Recall that Stokes flow in $\mathbb{R}^3$ is the solution $(\textbf{u}, p)$ of
$$\begin{align} -\nabla p + \mu \Delta \textbf{u} &= \textbf{f} \\ \nabla \cdot \textbf{u} &= 0, \end{align} \tag{1}$$
together with the boundary conditions at infinity, which are $\|\textbf{u}\|, \left|p\right| \to 0$ as $\|\textbf{x}\| \to \infty$.
If we let $\textbf{f} = -\textbf{f}_0 \delta(\textbf{x})$ (where $\textbf{f}_0$ is a constant vector and $\delta(\textbf{x})$ is the delta distribution), then $(\textbf{u}, p)$ is the fundamental solution, written as
$$\begin{align} \textbf{u}(\textbf{x}) &= \frac{1}{8 \pi \mu} \left( \frac{\textbf{f}_0}{r} + \frac{\textbf{x} \textbf{x}^T \textbf{f}_0}{r^3} \right) \\ p(\textbf{x}) &= \frac{\textbf{x}^T \textbf{f}_0}{4 \pi r^3}. \end{align} \tag{2}$$
I understand the derivation of the fundamental solution $(\textbf{u}, p)$ (e.g. in Pozrikidis, Boundary Integral and Singularity Methods for Linearized Viscous Flow (1992), or in two related questions with excellent answers by Willie Wong [1] [2]). What I would like to understand now is how to verify that $(\textbf{u}, p)$ is the fundamental solution. Therefore my question is this: With $(\textbf{u}, p)$ defined as in Equation (2), and the Stokes equation in $\mathbb{R}^3$ defined as in Equation (1), how do I "plug in $(\textbf{u}, p)$," do some calculations, and conclude that $\textbf{f} = -\textbf{f}_0 \delta(\textbf{x})$?

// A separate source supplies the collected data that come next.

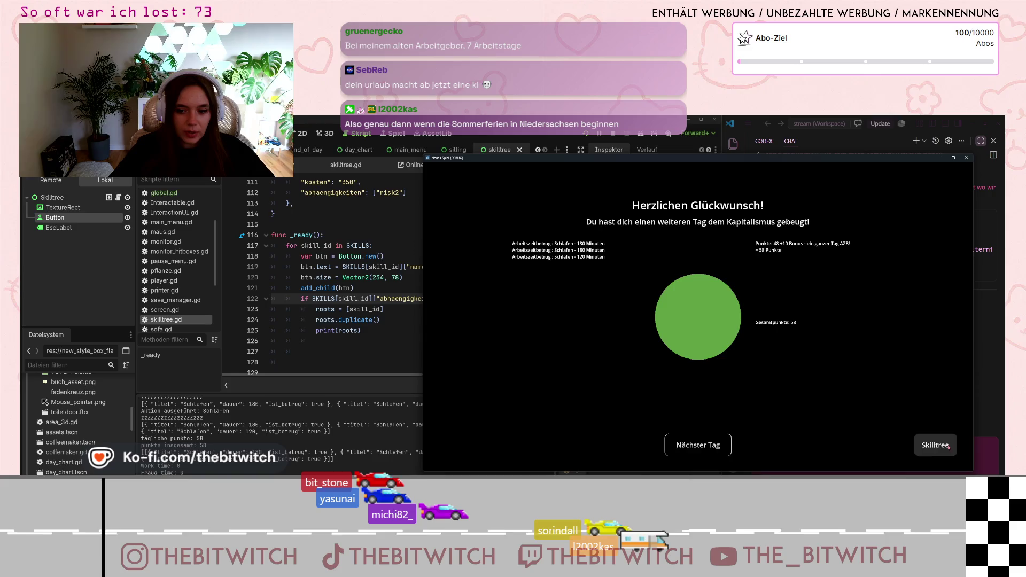
click(934, 442)
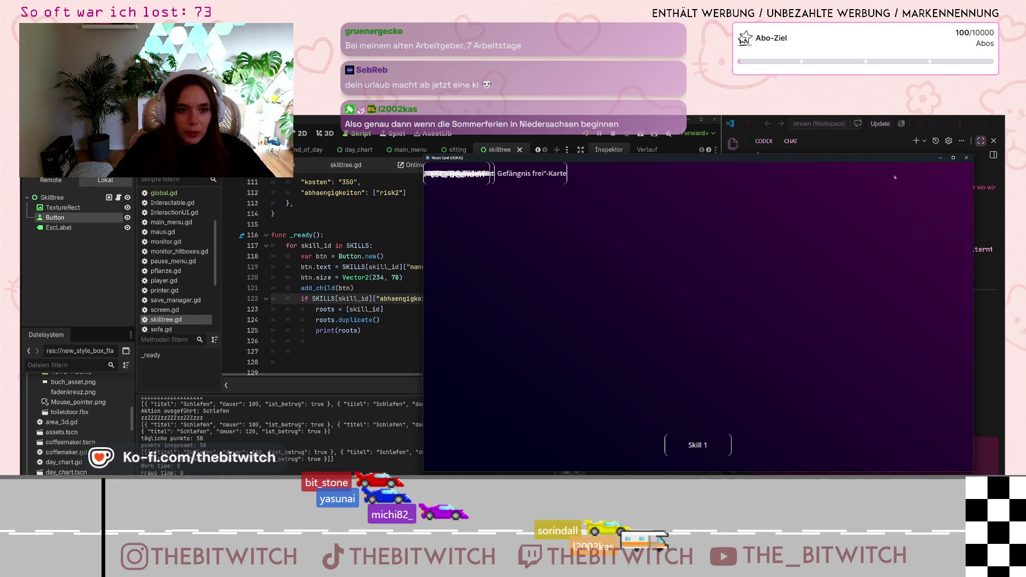
click(966, 158)
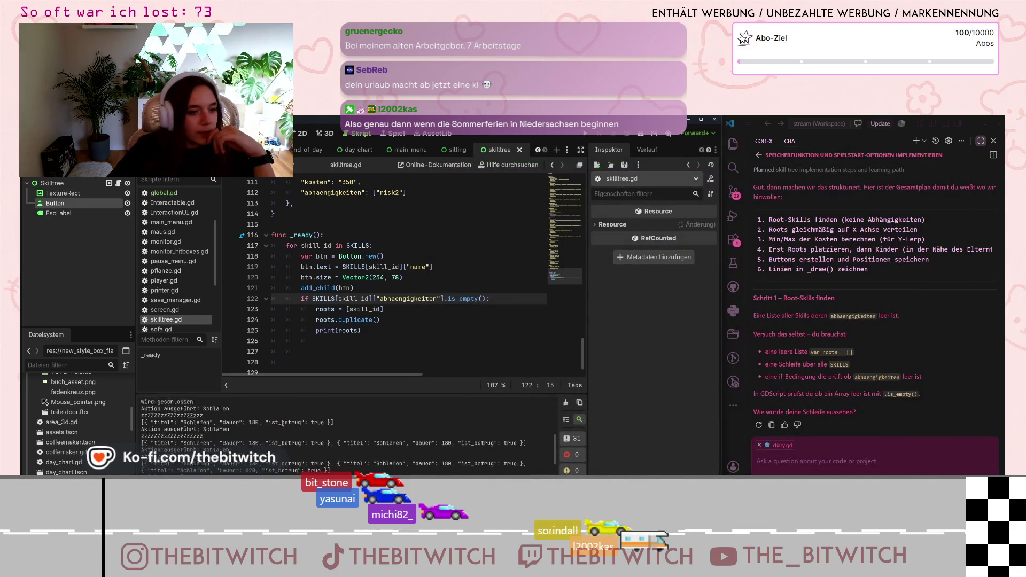
Move print(roots) from line 125 to function level on line 127 and save skilltree.gd.
scroll(286, 422, up, 2)
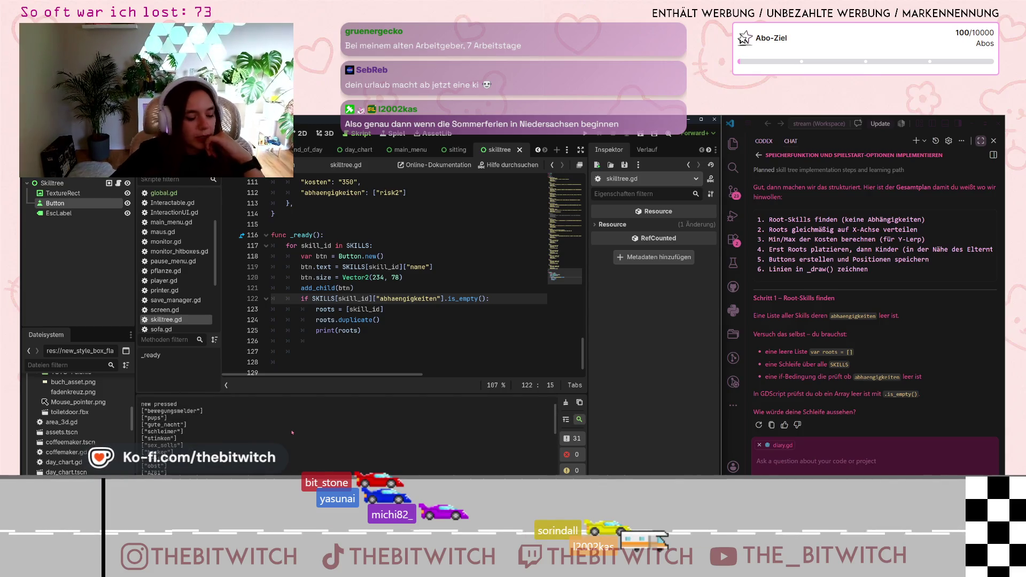
scroll(202, 449, down, 2)
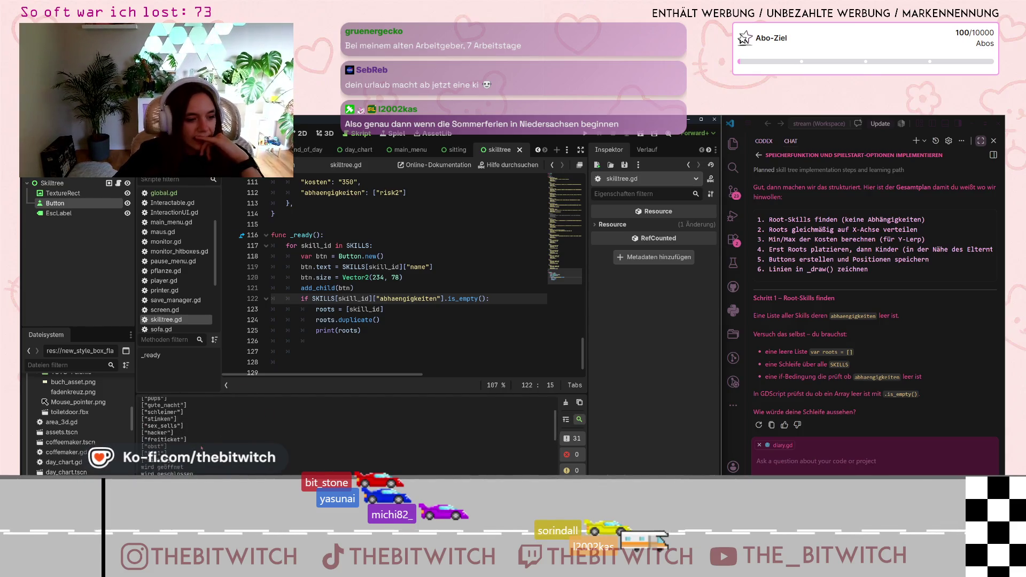
drag(361, 330, 315, 333)
key(ctrl+c)
key(BackSpace)
scroll(310, 336, down, 1)
click(294, 343)
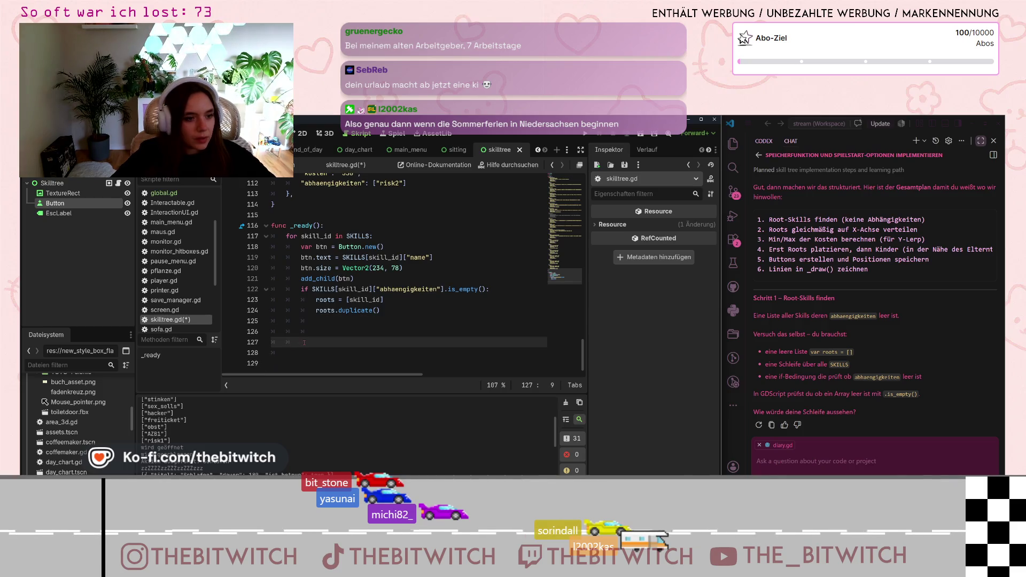
key(BackSpace)
key(ctrl+v)
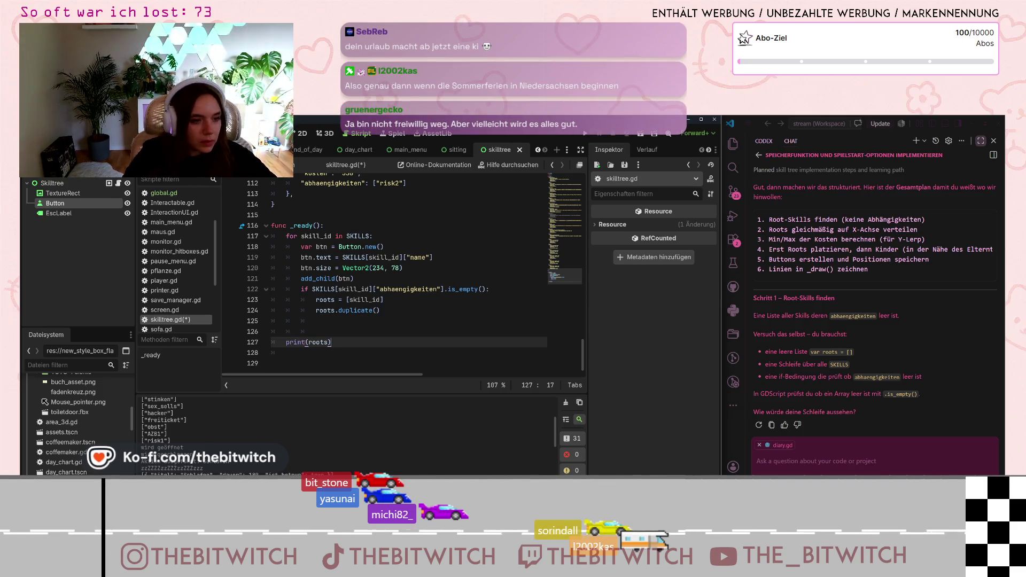
key(ctrl+s)
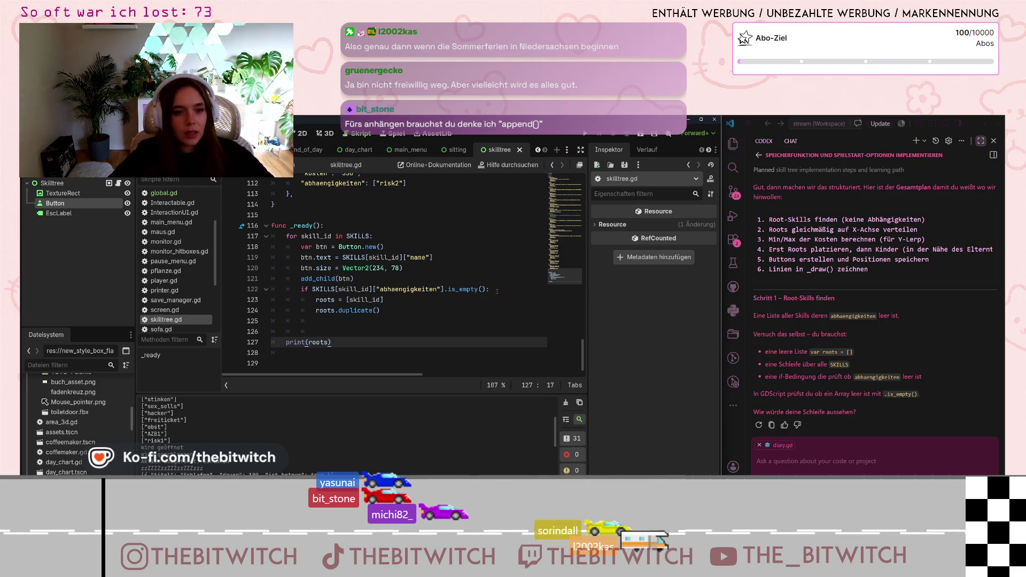
click(367, 310)
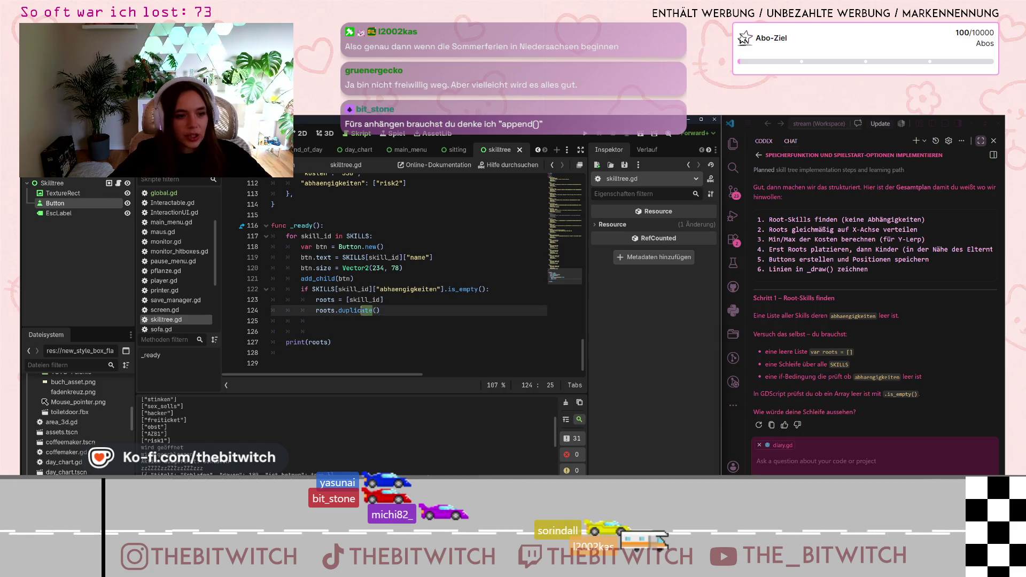
Replace duplicate with append in the roots call on line 124.
text(append)
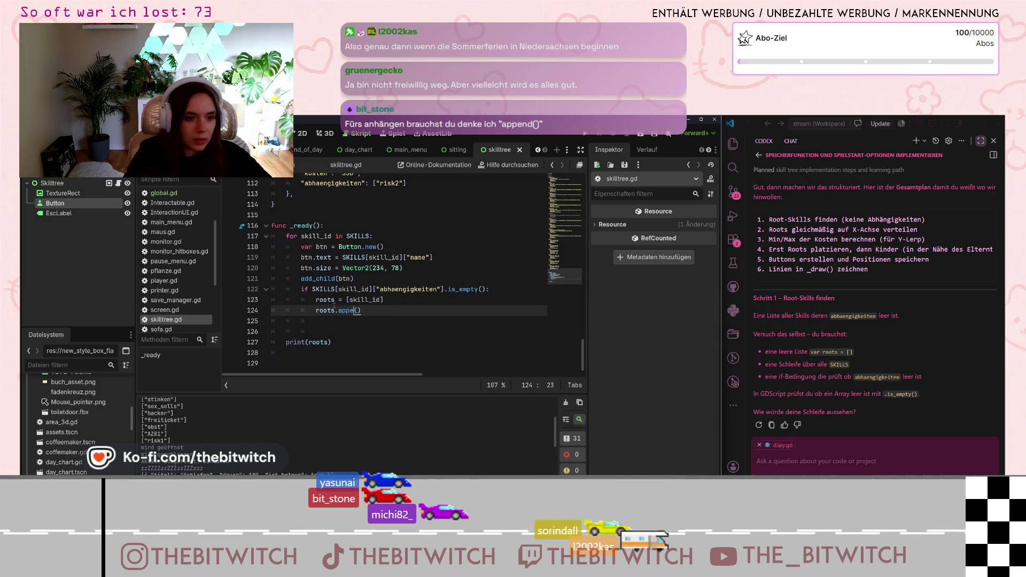
click(444, 362)
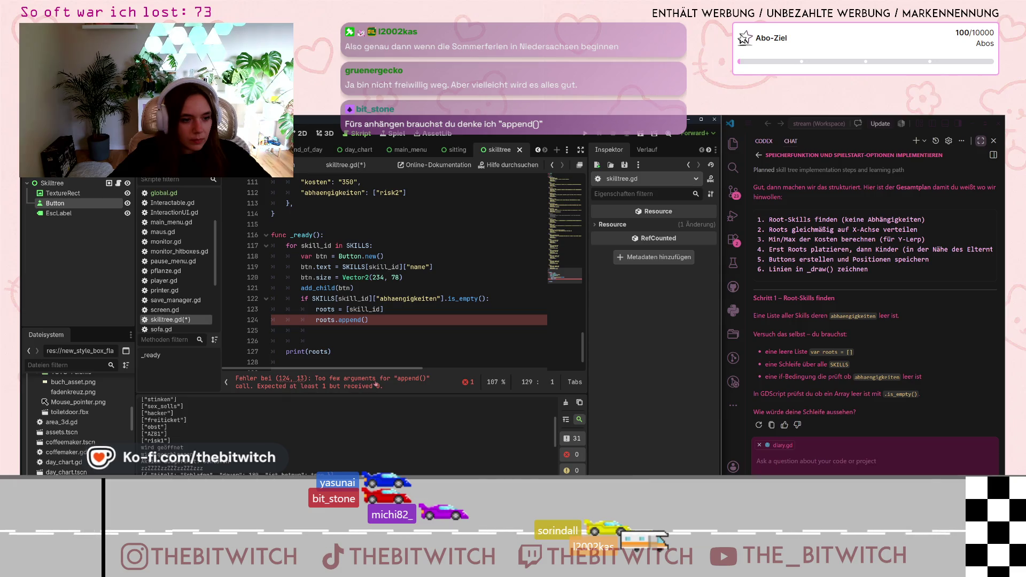
click(364, 319)
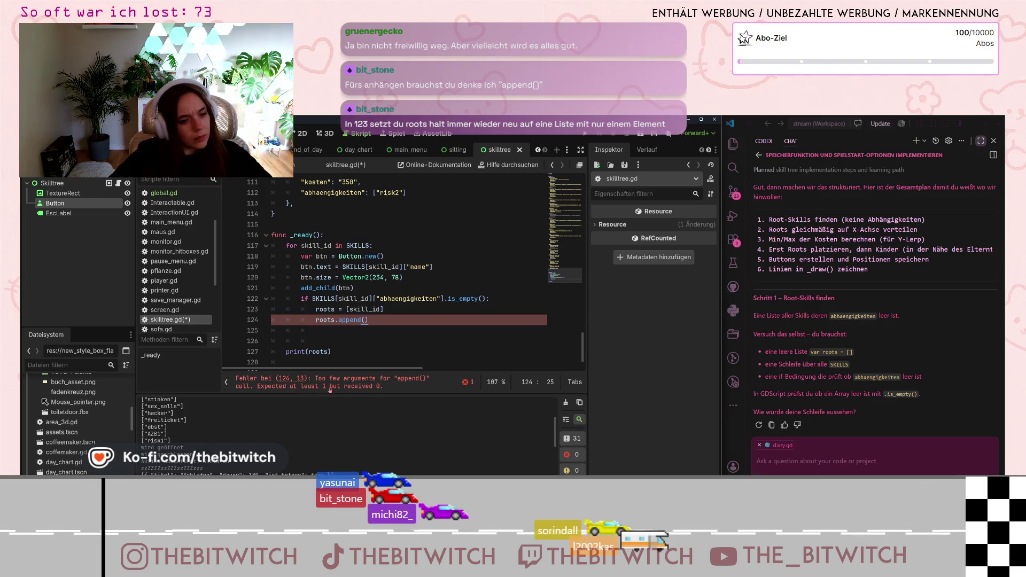
key(Right)
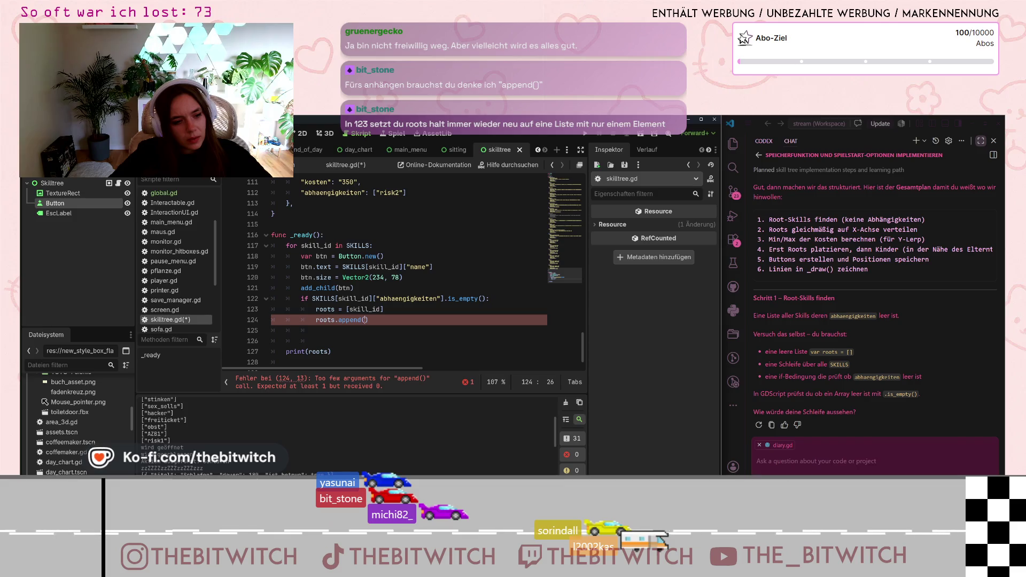
Delete the roots = [skill_id] line, complete roots.append(skill_id), and save.
drag(392, 309, 319, 309)
key(shift+Left)
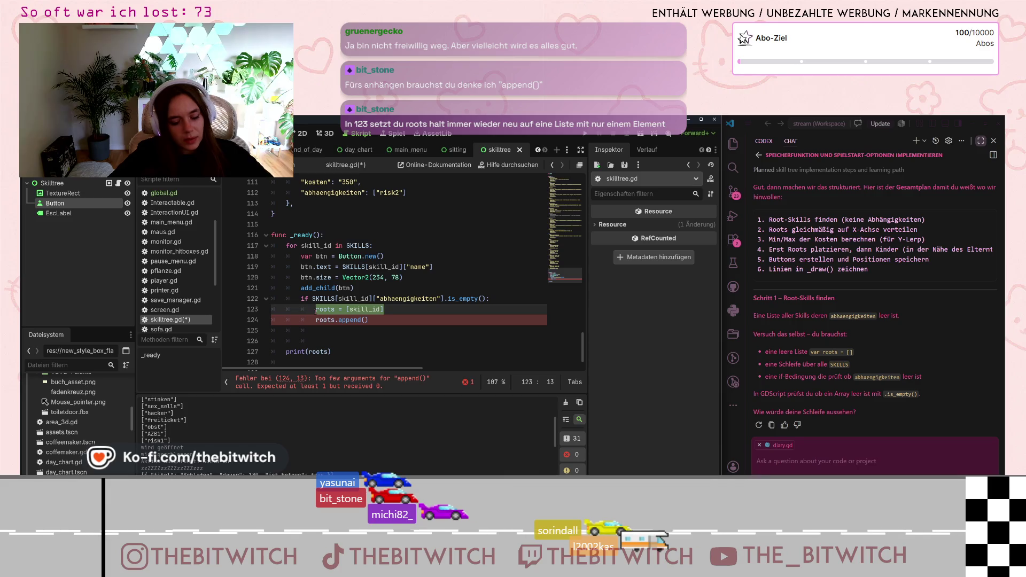
key(BackSpace)
key(Down)
key(End)
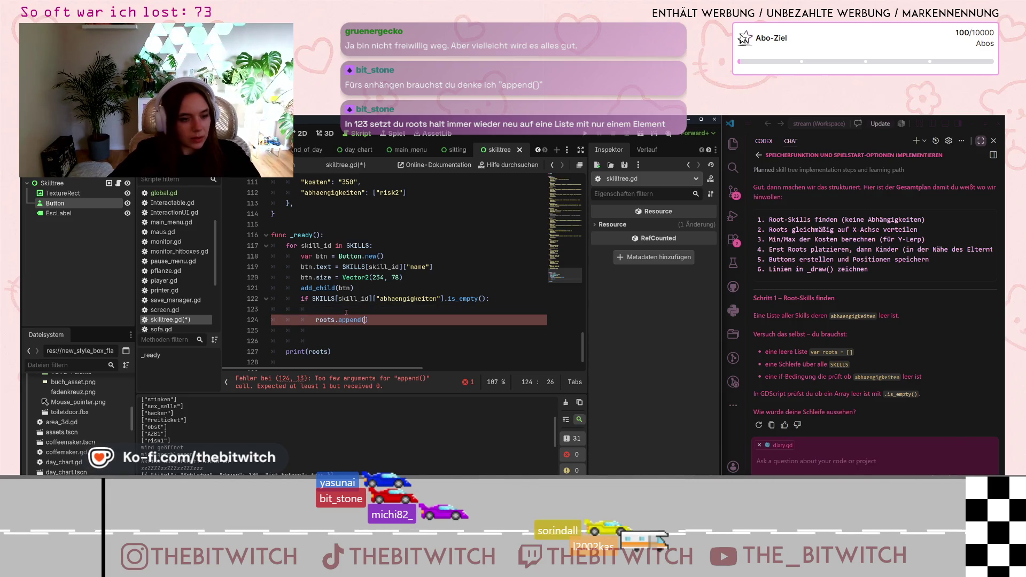
text(l_id)
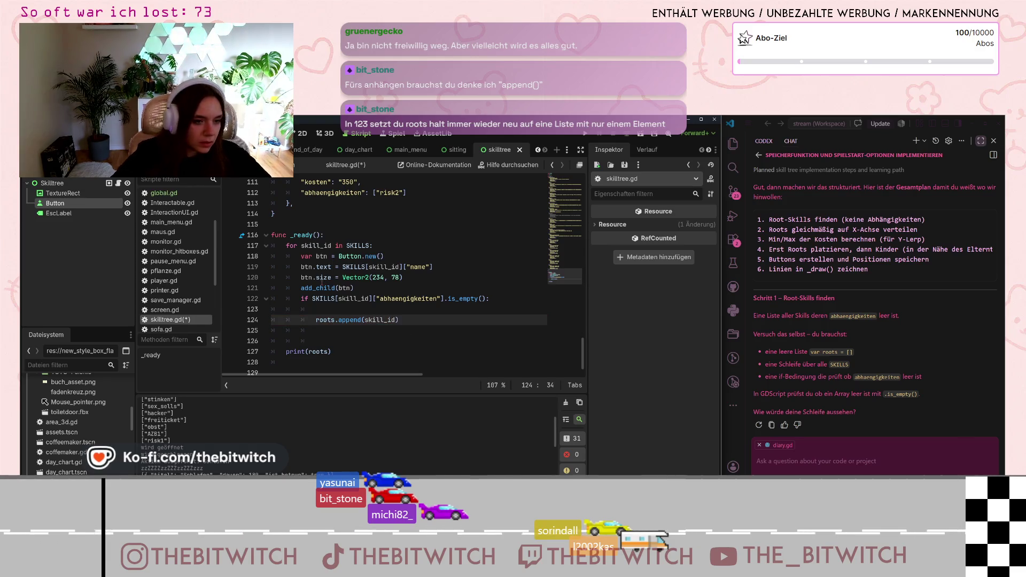
key(Return)
key(ctrl+s)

Note: A colleague and I have tried the calculations several times, without success. We are familiar with the identity $\Delta(\frac{1}{r}) = -4 \pi \delta(\textbf{x})$ and its derivation, and with the need to consider things in terms of distributions. We are interested in this question because it is similar to (and perhaps more tractable than) a related question for Stokes equation in $\mathbb{R}^2 \times [0, \infty)$ (where the fundamental solution is given e.g. in Blake & Chwang, "Fundamental singularities of viscous flow" (1974)).